Ford Motor Co. will try to quantify how distracting in-vehicle cell phones, navigation systems and laptops are to drivers.
"Ford will use the simulator to discover the safest ways to equip vehicles with communication devices and other comfort and convenience items,'' said Jeff Greenberg, chief of the simulator lab.
Ford's move comes as concern about in-vehicle distraction mounts and some states consider laws to outlaw cell phones in moving vehicles. Driver inattention was blamed for 10.3 percent of 37,043 fatal crashes in 1999, according to the National Highway Traffic Safety Administration.
"We hope this will lead to industrywide standards,'' said Helen Petrauskas, Ford vice president of environmental and safety and engineering.
The Ford simulator will measure vehicle data on steering, speed control and braking when the driver is using various devices. Five in-car cameras will record the driver's hand, eye and foot movements.

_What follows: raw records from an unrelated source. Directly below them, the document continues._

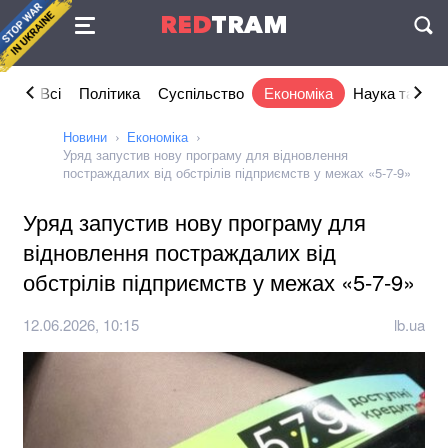
Угода
RED
TRAM
П
Всі
Політика
Суспільство
Економіка
Наука та IT
Новини
Економіка
Уряд запустив нову програму для відновлення
постраждалих від обстрілів підприємств у межах «5-7-9»
Уряд запустив нову програму для
відновлення постраждалих від
обстрілів підприємств у межах «5-7-9»
12.06.2026, 10:15
lb.ua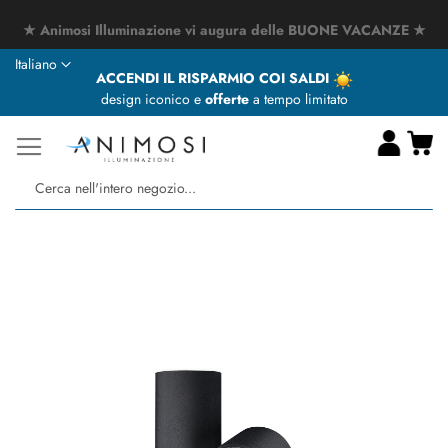
★ Animosi Illuminazione vi augura delle BUONE VACANZE ★
Lingua
Italiano
ACCENDI IL RISPARMIO COI SALDI
design iconico e
offerte
a tempo limitato
Ca
Ce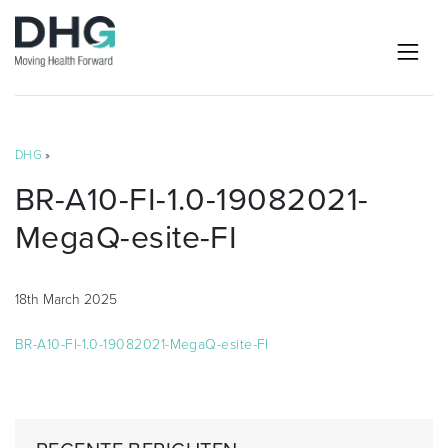
DHG
»
BR-A10-FI-1.0-19082021-
MegaQ-esite-FI
18th March 2025
BR-A10-FI-1.0-19082021-MegaQ-esite-FI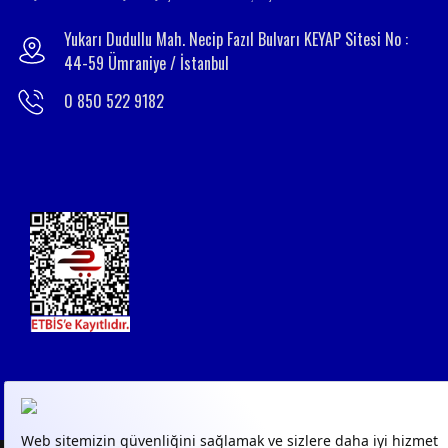
Yukarı Dudullu Mah. Necip Fazıl Bulvarı KEYAP Sitesi No :
44-59 Ümraniye / İstanbul
0 850 522 9182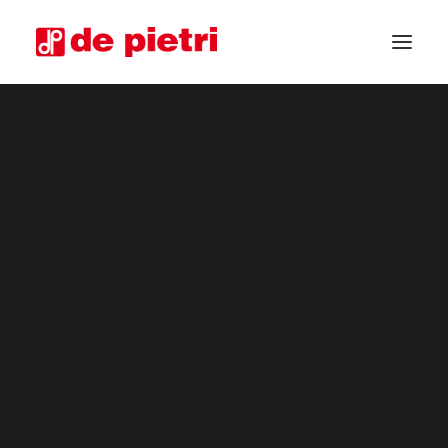
RÉCOLTEUSES ÉLECTRIQUES
RÉCOLTEUSES DE QUATRIÈME GAMME
RÉCOLTEUSES INDUSTRIELLES
MACHINES À ROGNER POUR LÉGUMES
RÉCOLTEUSES PERSONNALISÉES
RÉCOLTEUSES D’OCCASION GARANTIES
DEMANDE D’INFORMATION
DEVENIR REVENDEUR
DEMANDE DE CONSEIL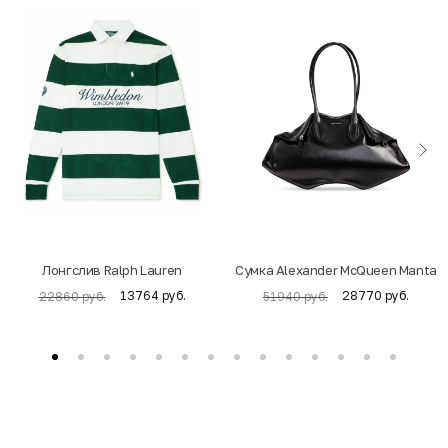
Лонгслив Ralph Lauren
Cумка Alexander McQueen Manta
13764 руб.
28770 руб.
22860 руб.
51940 руб.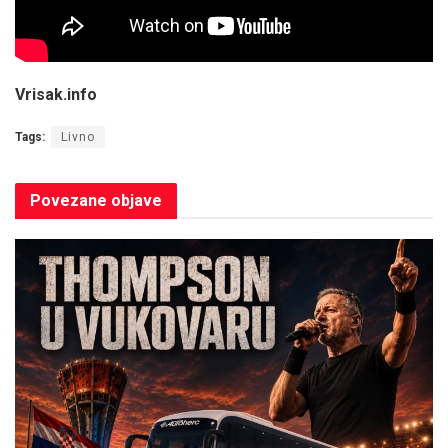
Vrisak.info
Tags:
Livno
Povezane
objave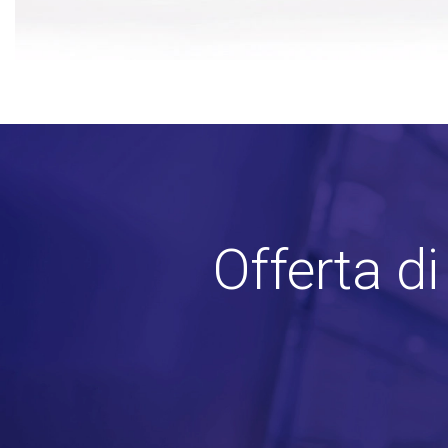
Offerta d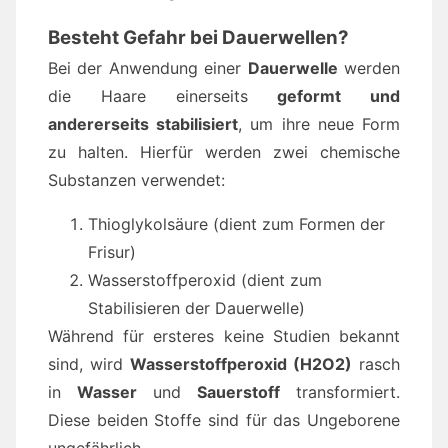
Besteht Gefahr bei Dauerwellen?
Bei der Anwendung einer
Dauerwelle
werden
die Haare einerseits
geformt und
andererseits stabilisiert
, um ihre neue Form
zu halten. Hierfür werden zwei chemische
Substanzen verwendet:
Thioglykolsäure (dient zum Formen der
Frisur)
Wasserstoffperoxid (dient zum
Stabilisieren der Dauerwelle)
Während für ersteres keine Studien bekannt
sind, wird
Wasserstoffperoxid (H2O2)
rasch
in
Wasser
und
Sauerstoff
transformiert.
Diese beiden Stoffe sind für das Ungeborene
ungefährlich.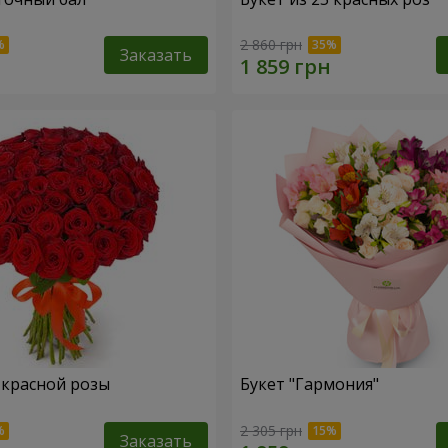
2 860 грн
Заказать
1 красной розы
Букет "Гармония"
2 305 грн
Заказать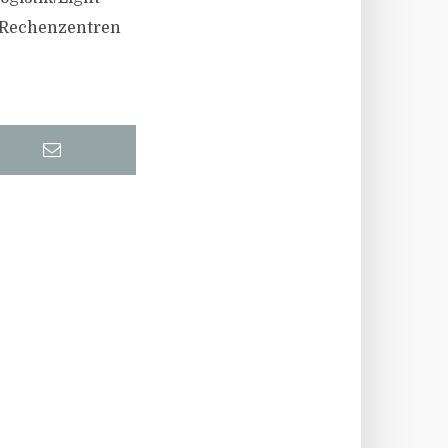
d Rechenzentren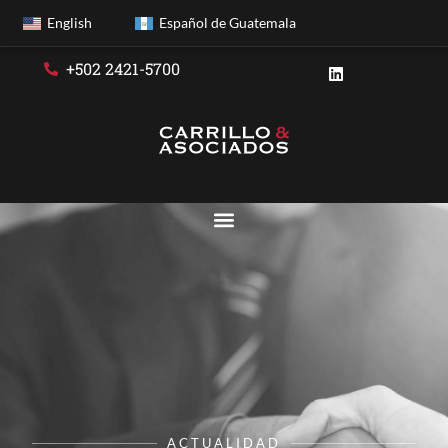
English
Español de Guatemala
+502 2421-5700
ACTUALIDAD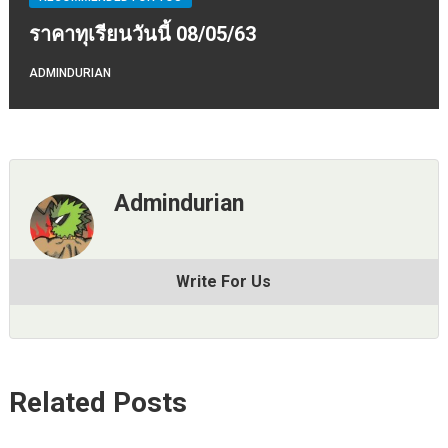
ราคาทุเรียนวันนี้ 08/05/63
ADMINDURIAN
Admindurian
Write For Us
Related Posts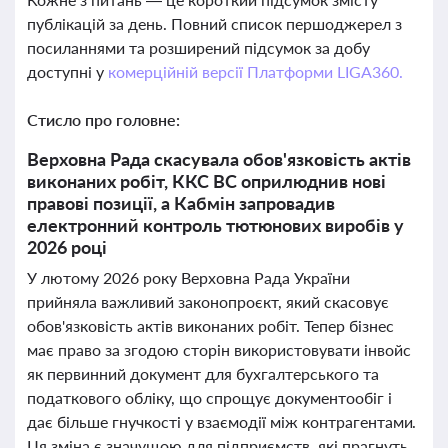
публікацій за день. Повний список першоджерел з
посиланнями та розширений підсумок за добу
доступні у
комерційній версії Платформи LIGA360.
Стисло про головне:
Верховна Рада скасувала обов'язковість актів
виконаних робіт, ККС ВС оприлюднив нові
правові позиції, а Кабмін запровадив
електронний контроль тютюнових виробів у
2026 році
У лютому 2026 року Верховна Рада України
прийняла важливий законопроєкт, який скасовує
обов'язковість актів виконаних робіт. Тепер бізнес
має право за згодою сторін використовувати інвойс
як первинний документ для бухгалтерського та
податкового обліку, що спрощує документообіг і
дає більше гнучкості у взаємодії між контрагентами.
Ця зміна є значущою для підприємств, які прагнуть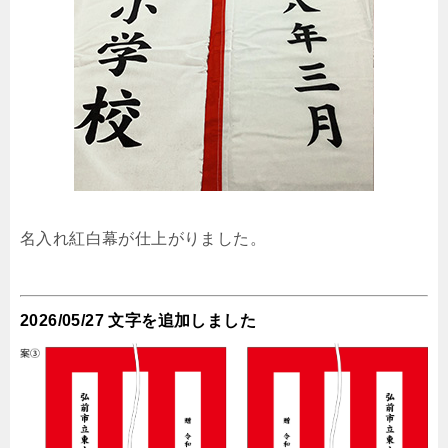
名入れ紅白幕が仕上がりました。
2026/05/27 文字を追加しました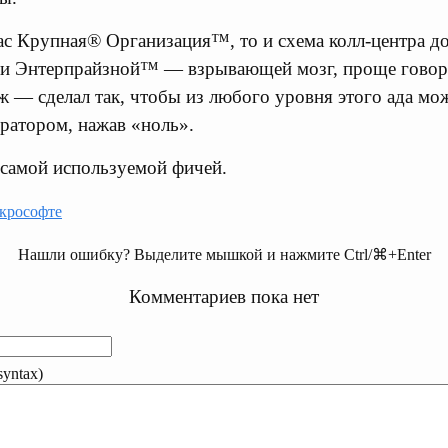
ас Крупная® Организация™, то и схема колл-центра д
и Энтерпрайзной™ — взрывающей мозг, проще говоря
ж — сделал так, чтобы из любого уровня этого ада м
ератором, нажав «ноль».
т самой используемой фичей.
крософте
Нашли ошибку? Выделите мышкой и нажмите Ctrl/⌘+Enter
Комментариев пока нет
yntax)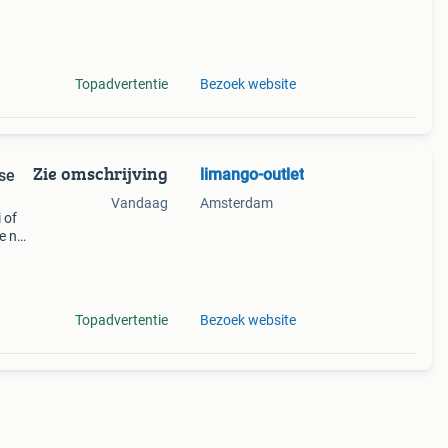
er!
op
Topadvertentie
Bezoek website
Zie omschrijving
limango-outlet
rse
Vandaag
Amsterdam
 of
we nu
 als
Topadvertentie
Bezoek website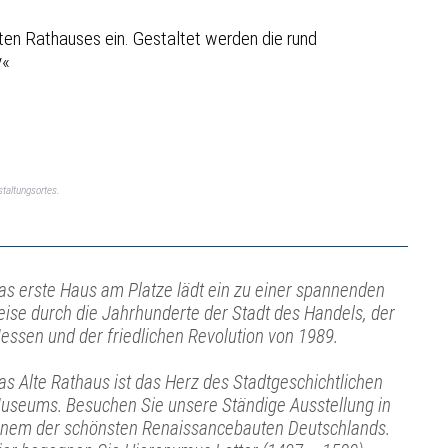
ten Rathauses ein. Gestaltet werden die rund
y«
taltungsortes.
as erste Haus am Platze lädt ein zu einer spannenden
eise durch die Jahrhunderte der Stadt des Handels, der
essen und der friedlichen Revolution von 1989.
as Alte Rathaus ist das Herz des Stadtgeschichtlichen
useums. Besuchen Sie unsere Ständige Ausstellung in
inem der schönsten Renaissancebauten Deutschlands.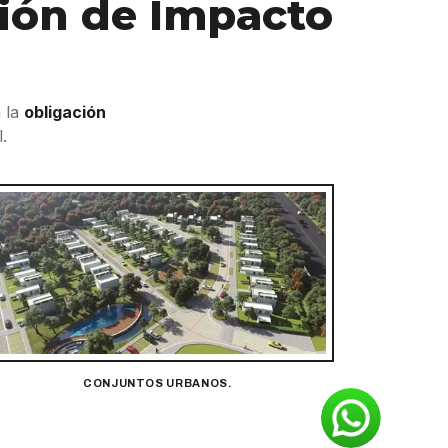
ción de Impacto
a la
obligación
.
CONJUNTOS URBANOS.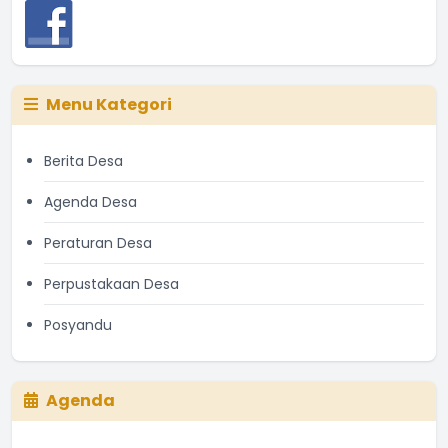
Menu Kategori
Berita Desa
Agenda Desa
Peraturan Desa
Perpustakaan Desa
Posyandu
Agenda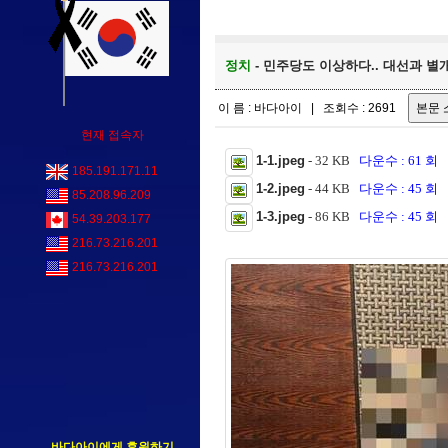
정치
- 민주당도 이상하다.. 대선과 
이 름 : 바다아이 | 조회수 : 2691
현재 접속자
1-1.jpeg
- 32 KB
다운수 : 61 회
185.191.171.11
1-2.jpeg
- 44 KB
다운수 : 45 회
85.208.96.209
1-3.jpeg
- 86 KB
다운수 : 45 회
54.39.203.177
216.73.216.201
216.73.216.201
바다아이에게 후원하기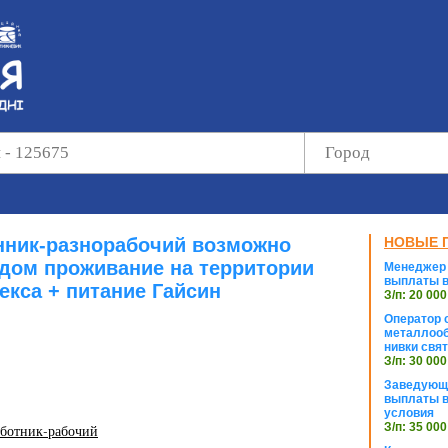
нник-разнорабочий возможно
НОВЫЕ 
дом проживание на территории
Менеджер 
выплаты в
екса + питание Гайсин
З/п: 20 000
Оператор с
металлооб
нивки свя
З/п: 30 000
Заведующи
выплаты в
условия
З/п: 35 000
аботник-рабочий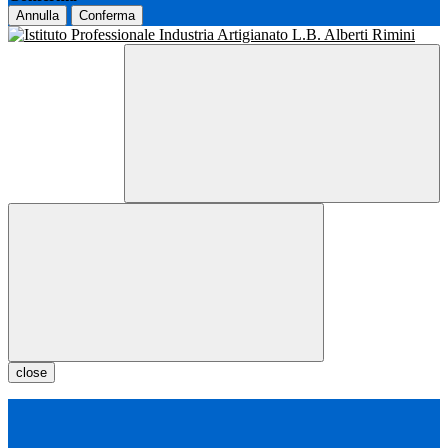
Annulla
Conferma
close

"Typically we would want to know, how many times do you go over a lane marker, how much do you vary within your lane,'' Greenberg said.
"We will also be looking at where you are looking, how often you scan your mirrors and whether that behavior changes when you are being read an e-mail message or talking on a hands-free cellular phone.
Said Greenberg: "All of the data which gets to the question of what drivers do and how to develop standards will be shared."
"Evaluations of specific Ford products where we are trying to decide how to design features into specific products we will keep to ourselves.''
The so-called Virttex simulator, for Virtual Test Track Experiment, will allow subtle measurements, Petrauskas said.
"If the vehicle in front of you brakes suddenly, how long does it take you to take your foot off the accelerator and put it on the brake? How much pressure do you apply to that brake and how do those three things differ depending on what you are doing?'' she said.